Dalam hati aku terus saja bertanya-tanya. Hal yang gak pernah aku harapkan kini telah terjadi. Kini nasi telah menjadi bubur, tak bisa diubah menjadi nasi kembali. Semuanya telah terjadi, dan dia telah mengetahui siapa sesungguhnya aku. Aku sangat kalud sekali waktu itu. Sedangkan perempuan itu masih saja berdiam berdiri seakan ingin mengatakan sesuatu, namun tak bisa karena takut.
Akan kuceritakan siapa dia dan bagaimana kami bisa
kenal.
Dia adalah Asta. Perempuan yang sangat aku kagumi
selama ini. Asta adalah cinta keduaku dan mungkin akan menjadi cinta terakhir,
namun itu masih berupa angan-angan, karena aku masih merahasiakan perasaan itu
terhadapnya. Hany aku dan Tuhan yang tau, tak ada lagi.
Asta adalah mahasiswi UDY (Universitas Darma
Yogyakarta) se-angkatan dengan ku, bedanya dia masuk fakultas kedokteran sedangkan
aku masuk fakultas ekonomi. Kecerdasannya tidak dapat diragukan lagi, beberapa
kali dia memenangkan lomba yang berkaitan dengan jurusannya. Untuk diluar
jurusan, gadis satu ini juga sangat pandai membuat puisi. Semua puisi yang ia
buat mengalir begitu saja. Bagi siapa yang membaca atau mendengarkannya pasti
akan langsung terhipnotis, larut dalam indahnya syair demi syair puisi itu. Puisinya
mengalir dari jiwa, jiwa yang sangat tenang, dan dia selalu menghayati setiap
puisi yang ia ciptakan.
Sejak memasuki semester tiga aku mulai memperhatikan
dia. Diam-diam, setiap selesai mata kuliah aku langsung nongkrong di taman
fakultas kedokteran, tujuannya hanya satu, yaitu melihat senyuman indah yang
terpancar dari bibir gadis sederhana dan cerdas seperti Asta. Meskipun aku sering
nongkrong dan memperhatian dia, namun nampaknya Tuhan belum mau untuk sekedar
mempertemukan kami. Karena sampai satu bulan aku hanya menjadi pengagum rahasia.

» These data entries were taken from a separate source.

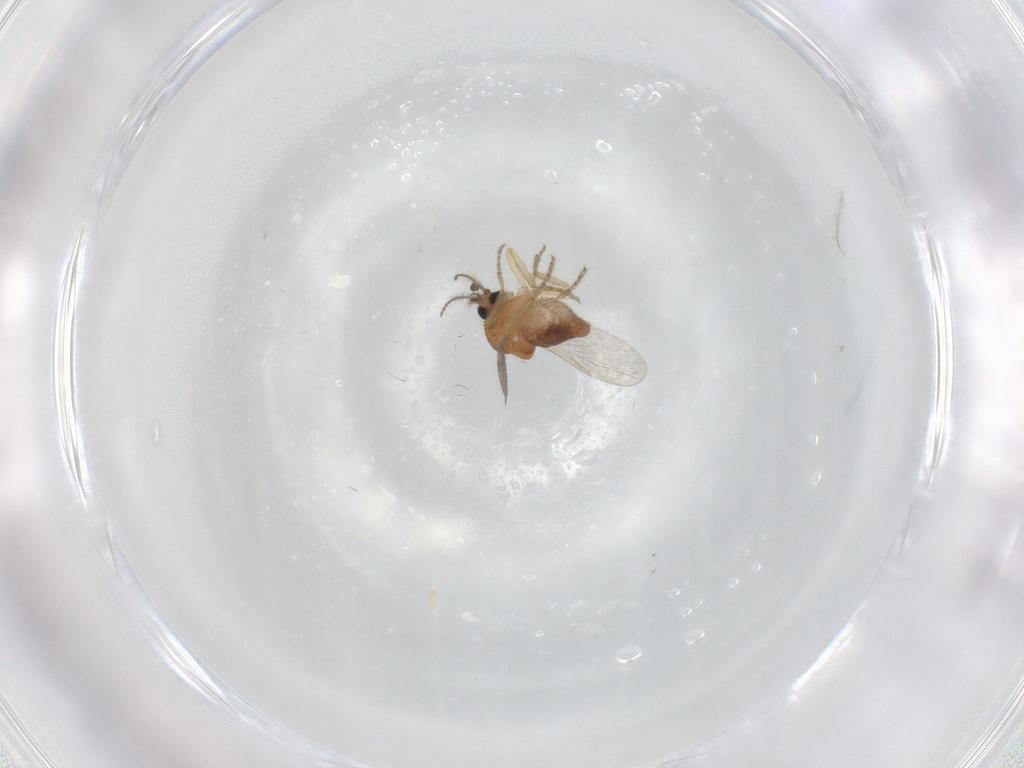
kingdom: Animalia
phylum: Arthropoda
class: Insecta
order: Diptera
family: Ceratopogonidae
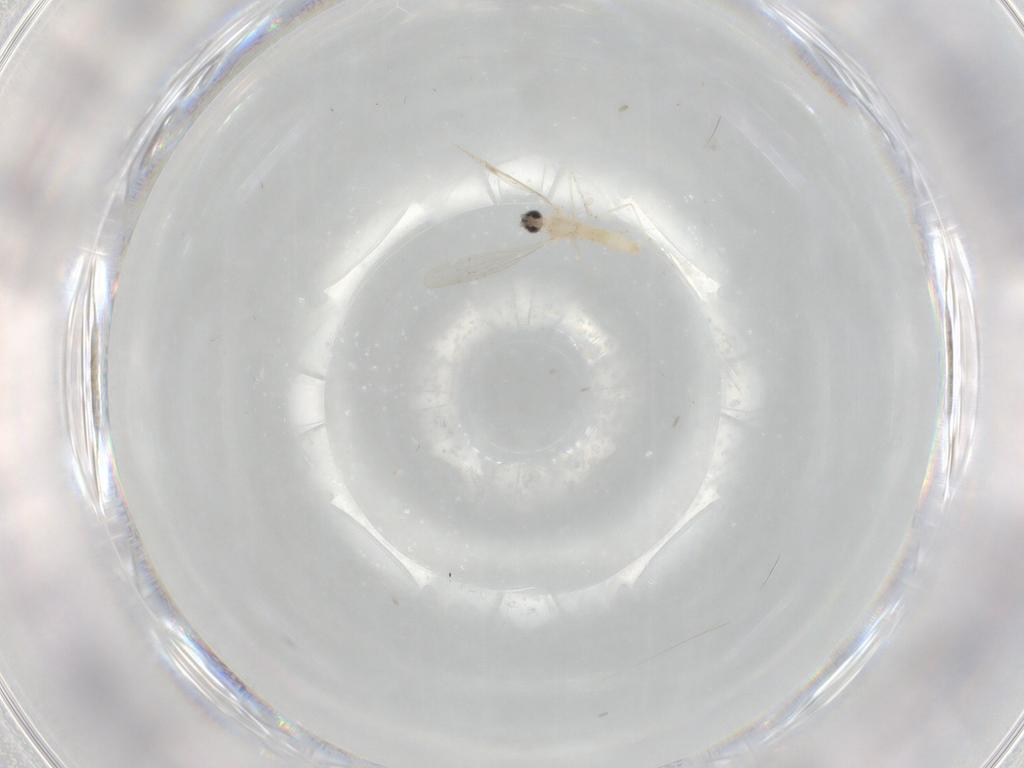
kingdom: Animalia
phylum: Arthropoda
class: Insecta
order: Diptera
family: Cecidomyiidae
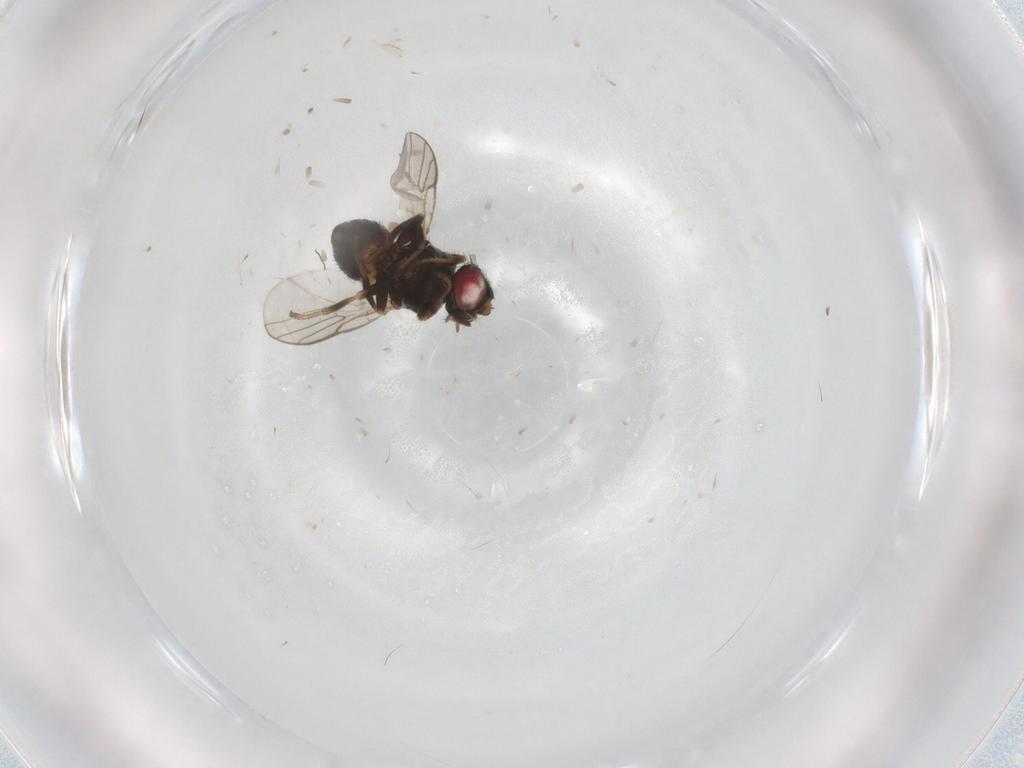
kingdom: Animalia
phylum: Arthropoda
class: Insecta
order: Diptera
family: Chloropidae
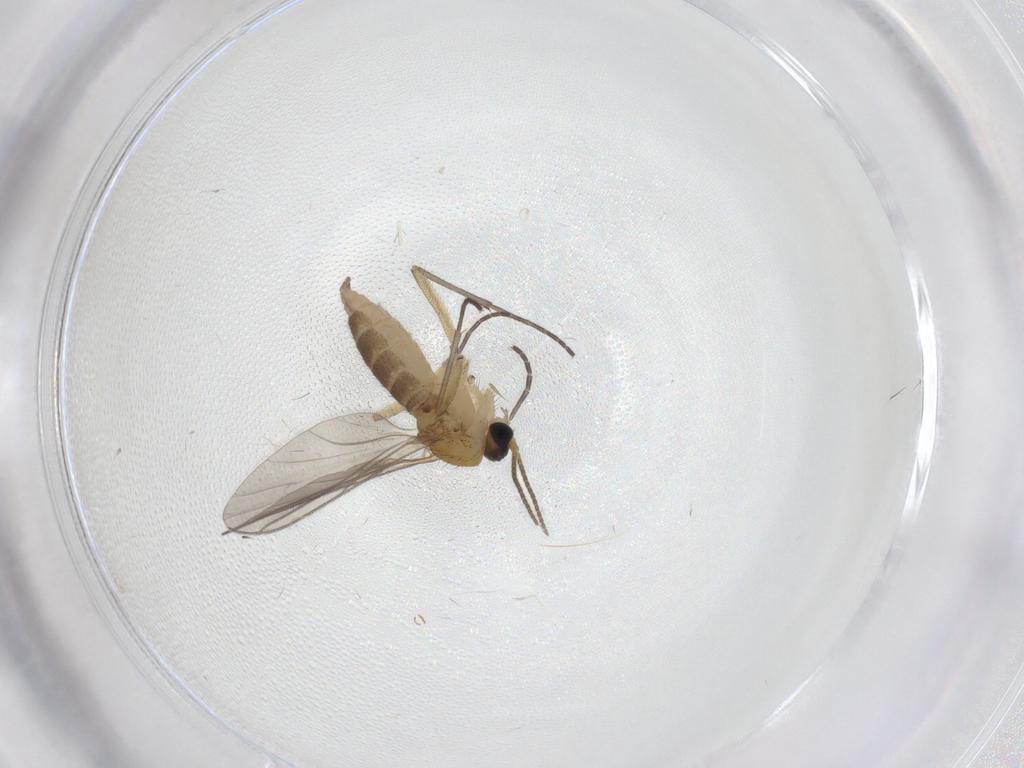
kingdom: Animalia
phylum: Arthropoda
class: Insecta
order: Diptera
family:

Artinya, selama satu bulan aku belum penah bertegur sapa, apa lagi sampai
berkenalan. Masalahnya bukan ada pada waktu atau tempat. Masalahnya ada pada
diriku sendiri. Minder? Tentu. Siapa yang gak
minder kenalan dengan gadis ayu, lembut, berwibawa, cerdas pula. Apa lagi
laki-laki kampret seperti aku, mana mungkin berani. Menjadi pengagum rahasia
yang berada dalam radius 20 meter dari asta saja sudah syukur banget. Apa lagi
sampai kenalan, mungkin aku akan pingsan belum sempet menyebutkan nama. Banyak
sekali laki-laki yang mendekati dia, dari yang tertapan sampai yang paling
jelek. Dari yang paaling putih sampai yang paling hitam. Dari yang tinggi
sampai yang terpendek sekalipun. Sungguh, sungguh kau ciptaannya yang mendekati
sempurna. Sayang, aku hanya menjadi pengagum rahasiamu.
Setelah 3 bulan lebih hanya menjadi pengagum
rahasia, akhirnya Tuhan menjawab penantianku. Aku gak tau, apakah harus bahagia
atau sedih saat asta terjatuh di tangga pintu keluar fakultasnya. Namun, karena
kejadian itu aku bisa berada dalam jarak yang sangat dekat dengannya. Dan satu
yang harus kalian tau, ternyata aku gak pingsan!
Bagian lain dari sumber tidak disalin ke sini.